It’s a little hard to sort out what to write about this week. The catastrophic hurricane that hit Texas or the one that’s bearing down on Florida? North Korea? DACA? What the hell … welcome to the Trump era, when everybody drinks from a firehose. What a non-stop freaking joy this administration is. I will leave to more able correspondents (like David Sirota) the telling of how Trump and the congressional Republicans have worked overtime over the last few months to make east Texas more vulnerable to this kind of disaster. As unprecedentedly powerful storms line up to cause havoc around the Caribbean and up the coast, no doubt the climate change deniers will continue to strip away what little protection people have from flooding, the release of pollutants, and bankruptcy (particularly in a place like Puerto Rico).
Then there’s North Korea. Perhaps the most remarkable piece of this crisis is the total lack of voices in favor of doing the right thing. From the various talking heads (mostly foreign policy establishment people, retired generals, current generals, and conservative think tankers), I keep hearing that there are military options, however limited, and that it’s either strike or learn to live with a nuclear-capable North Korea. Of course, we have had that for a while. We have lived with a nuclear-capable Russia and China for a long time. I also hasten to add that the world has lived with a nuclear-capable United States for even longer. My feeling is simply that if they can live with us, we can live with them … just as we have for about a decade.
Here are a few things that you won’t hear on the talk shows: 1) This is not the cold war. It is not an ideological battle, for chrissake. No one is interested in emulating North Korea, and they aren’t trying to export their model of governance to anyone else. 2) We don’t have to demonstrate that we are stronger than them.

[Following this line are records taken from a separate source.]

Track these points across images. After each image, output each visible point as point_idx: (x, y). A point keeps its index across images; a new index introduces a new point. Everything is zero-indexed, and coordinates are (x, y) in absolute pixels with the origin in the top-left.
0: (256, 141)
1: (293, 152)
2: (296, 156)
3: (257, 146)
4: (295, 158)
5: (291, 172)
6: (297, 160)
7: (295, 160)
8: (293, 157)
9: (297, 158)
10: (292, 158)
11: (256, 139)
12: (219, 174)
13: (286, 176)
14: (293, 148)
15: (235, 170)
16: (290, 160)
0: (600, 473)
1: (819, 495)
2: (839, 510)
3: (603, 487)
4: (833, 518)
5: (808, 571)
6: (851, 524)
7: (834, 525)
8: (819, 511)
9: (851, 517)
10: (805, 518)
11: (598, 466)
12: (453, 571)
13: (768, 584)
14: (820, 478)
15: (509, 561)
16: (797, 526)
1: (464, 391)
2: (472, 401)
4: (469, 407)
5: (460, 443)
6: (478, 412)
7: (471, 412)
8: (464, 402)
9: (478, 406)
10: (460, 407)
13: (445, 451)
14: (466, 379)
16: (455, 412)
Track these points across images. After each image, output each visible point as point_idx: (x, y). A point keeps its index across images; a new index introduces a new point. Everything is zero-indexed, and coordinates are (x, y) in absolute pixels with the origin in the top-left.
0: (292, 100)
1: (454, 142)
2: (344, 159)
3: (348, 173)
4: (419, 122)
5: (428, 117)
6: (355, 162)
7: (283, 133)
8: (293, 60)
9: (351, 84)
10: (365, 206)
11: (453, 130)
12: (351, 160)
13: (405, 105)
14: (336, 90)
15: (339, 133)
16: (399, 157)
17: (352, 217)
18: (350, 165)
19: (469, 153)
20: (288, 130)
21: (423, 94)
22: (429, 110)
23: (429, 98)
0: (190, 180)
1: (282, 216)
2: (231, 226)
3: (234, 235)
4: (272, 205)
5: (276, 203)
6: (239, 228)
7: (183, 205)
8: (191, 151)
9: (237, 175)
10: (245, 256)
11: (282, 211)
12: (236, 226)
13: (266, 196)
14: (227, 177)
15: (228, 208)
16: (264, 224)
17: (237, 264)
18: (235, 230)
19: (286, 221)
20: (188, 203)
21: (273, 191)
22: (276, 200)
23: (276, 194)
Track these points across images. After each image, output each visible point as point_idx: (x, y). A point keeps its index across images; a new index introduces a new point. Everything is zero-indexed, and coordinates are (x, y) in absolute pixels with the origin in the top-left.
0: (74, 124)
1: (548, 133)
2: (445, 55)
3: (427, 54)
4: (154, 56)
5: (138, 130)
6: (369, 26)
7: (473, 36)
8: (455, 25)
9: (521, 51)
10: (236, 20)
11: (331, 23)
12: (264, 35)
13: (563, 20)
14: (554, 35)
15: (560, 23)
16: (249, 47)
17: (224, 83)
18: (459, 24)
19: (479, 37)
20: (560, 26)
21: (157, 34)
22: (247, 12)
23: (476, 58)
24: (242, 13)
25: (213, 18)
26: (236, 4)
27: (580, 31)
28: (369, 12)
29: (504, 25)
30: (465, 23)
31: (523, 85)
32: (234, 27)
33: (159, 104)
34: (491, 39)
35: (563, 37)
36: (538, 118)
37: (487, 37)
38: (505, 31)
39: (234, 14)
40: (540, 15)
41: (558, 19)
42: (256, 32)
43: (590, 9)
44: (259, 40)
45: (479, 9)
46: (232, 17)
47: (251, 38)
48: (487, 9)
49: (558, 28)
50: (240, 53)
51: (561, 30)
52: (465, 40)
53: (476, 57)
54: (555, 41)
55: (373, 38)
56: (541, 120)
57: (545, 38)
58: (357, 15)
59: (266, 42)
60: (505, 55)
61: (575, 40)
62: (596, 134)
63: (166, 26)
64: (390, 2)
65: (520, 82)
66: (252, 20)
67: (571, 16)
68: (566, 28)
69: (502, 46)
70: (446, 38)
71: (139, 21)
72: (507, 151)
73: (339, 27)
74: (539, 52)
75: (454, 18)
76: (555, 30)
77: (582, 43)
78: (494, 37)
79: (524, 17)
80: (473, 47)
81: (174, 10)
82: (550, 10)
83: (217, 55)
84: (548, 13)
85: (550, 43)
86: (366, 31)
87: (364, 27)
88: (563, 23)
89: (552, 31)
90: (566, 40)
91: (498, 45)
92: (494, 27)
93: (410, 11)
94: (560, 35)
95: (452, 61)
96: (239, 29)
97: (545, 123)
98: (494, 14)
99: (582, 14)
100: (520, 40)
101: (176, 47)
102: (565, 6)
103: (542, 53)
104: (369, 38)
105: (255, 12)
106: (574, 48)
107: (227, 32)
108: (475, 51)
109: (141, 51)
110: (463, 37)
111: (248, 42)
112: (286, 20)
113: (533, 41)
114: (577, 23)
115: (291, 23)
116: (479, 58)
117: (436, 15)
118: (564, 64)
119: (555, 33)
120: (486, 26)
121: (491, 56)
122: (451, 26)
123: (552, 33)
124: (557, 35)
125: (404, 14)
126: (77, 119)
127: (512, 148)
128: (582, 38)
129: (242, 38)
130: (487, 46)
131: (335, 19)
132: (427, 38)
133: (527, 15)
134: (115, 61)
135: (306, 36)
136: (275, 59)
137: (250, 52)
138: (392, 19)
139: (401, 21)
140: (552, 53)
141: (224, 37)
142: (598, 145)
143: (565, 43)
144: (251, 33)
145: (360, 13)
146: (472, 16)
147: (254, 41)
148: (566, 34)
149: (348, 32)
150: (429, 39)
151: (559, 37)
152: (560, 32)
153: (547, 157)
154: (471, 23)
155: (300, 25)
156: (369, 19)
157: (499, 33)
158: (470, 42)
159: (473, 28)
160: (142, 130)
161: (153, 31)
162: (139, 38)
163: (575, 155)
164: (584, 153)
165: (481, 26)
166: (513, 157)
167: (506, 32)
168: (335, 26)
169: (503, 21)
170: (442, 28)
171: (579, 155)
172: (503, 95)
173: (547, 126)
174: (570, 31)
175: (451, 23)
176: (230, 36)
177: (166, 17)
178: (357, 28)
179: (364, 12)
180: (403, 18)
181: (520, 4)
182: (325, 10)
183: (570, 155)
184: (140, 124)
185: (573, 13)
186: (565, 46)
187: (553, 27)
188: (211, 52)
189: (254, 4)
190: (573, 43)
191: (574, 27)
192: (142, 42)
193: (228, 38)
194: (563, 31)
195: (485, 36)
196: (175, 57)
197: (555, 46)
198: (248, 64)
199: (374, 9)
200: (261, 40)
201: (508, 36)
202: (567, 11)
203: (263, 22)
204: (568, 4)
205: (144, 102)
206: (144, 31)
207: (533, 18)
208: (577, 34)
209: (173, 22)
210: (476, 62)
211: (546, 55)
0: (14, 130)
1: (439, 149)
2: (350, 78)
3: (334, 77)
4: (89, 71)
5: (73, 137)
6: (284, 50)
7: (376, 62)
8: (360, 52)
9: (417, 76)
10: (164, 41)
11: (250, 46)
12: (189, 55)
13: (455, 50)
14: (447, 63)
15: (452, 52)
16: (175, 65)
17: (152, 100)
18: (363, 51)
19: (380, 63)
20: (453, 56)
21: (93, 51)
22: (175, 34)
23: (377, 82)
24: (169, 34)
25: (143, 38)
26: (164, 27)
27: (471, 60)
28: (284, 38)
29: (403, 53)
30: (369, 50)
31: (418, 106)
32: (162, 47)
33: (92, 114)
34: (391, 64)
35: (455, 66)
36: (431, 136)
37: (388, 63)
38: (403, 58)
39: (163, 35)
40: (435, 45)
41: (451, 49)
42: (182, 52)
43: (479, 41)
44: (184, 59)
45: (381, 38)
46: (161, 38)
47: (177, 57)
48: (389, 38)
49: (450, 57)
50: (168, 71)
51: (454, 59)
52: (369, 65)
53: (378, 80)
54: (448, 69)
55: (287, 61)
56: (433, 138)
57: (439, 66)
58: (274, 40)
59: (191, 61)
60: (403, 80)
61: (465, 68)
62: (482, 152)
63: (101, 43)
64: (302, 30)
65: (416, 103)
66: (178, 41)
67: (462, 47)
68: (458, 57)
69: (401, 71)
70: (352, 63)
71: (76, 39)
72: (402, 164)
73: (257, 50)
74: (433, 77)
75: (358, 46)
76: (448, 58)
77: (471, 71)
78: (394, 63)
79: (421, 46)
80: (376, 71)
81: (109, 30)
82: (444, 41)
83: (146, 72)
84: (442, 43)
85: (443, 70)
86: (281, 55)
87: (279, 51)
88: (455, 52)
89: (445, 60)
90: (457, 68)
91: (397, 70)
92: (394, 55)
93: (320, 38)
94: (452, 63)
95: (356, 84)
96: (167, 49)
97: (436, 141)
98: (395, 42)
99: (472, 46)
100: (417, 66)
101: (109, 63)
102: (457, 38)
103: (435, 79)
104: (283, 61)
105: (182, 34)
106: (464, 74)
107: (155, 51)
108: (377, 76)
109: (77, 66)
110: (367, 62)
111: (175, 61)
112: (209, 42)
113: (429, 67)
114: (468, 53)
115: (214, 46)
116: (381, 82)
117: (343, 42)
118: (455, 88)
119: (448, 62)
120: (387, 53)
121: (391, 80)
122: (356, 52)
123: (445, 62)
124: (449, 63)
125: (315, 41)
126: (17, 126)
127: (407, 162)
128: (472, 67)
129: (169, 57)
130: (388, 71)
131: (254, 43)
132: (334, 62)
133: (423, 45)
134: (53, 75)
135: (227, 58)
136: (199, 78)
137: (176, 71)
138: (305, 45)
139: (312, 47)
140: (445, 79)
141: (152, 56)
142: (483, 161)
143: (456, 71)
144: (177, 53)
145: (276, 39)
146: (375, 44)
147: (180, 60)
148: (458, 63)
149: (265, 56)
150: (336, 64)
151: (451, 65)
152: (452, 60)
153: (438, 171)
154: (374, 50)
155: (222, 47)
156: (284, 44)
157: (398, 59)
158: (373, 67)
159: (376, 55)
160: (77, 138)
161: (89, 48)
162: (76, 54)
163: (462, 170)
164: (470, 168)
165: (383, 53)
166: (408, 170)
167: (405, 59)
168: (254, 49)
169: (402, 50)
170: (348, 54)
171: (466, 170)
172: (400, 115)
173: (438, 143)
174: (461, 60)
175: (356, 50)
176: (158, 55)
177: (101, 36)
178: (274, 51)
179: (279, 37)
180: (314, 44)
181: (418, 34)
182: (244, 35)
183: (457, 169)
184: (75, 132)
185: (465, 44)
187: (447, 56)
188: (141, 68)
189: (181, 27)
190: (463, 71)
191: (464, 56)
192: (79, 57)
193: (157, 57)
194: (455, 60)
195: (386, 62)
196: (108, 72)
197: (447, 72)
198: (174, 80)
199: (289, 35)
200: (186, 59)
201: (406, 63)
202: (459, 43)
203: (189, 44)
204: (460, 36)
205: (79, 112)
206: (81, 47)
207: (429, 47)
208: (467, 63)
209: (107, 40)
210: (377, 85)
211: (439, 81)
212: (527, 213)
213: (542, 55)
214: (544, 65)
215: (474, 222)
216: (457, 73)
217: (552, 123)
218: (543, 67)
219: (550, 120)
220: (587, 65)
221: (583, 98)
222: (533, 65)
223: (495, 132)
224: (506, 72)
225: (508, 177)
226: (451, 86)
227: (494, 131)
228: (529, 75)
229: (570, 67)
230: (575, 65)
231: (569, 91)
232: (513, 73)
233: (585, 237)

They know this in their bones since we destroyed their society in the 1950s. Our strength is the central reason why they’re doing this. 3) This situation is not China’s fault, nor is it their responsibility. North Korea’s dispute is with us, not China … or even South Korea. They and the Russians have encouraged us to take reasonable steps to disarm this time bomb: hold off on military exercises, build confidence, etc.
An NPR correspondent this week asked if diplomatic approaches would make us look “weak”. This is the mentality that leads to war. North Korea is not Germany in the 1940s. Appeasement doesn’t apply here. That only works when you’re weak and they’re strong.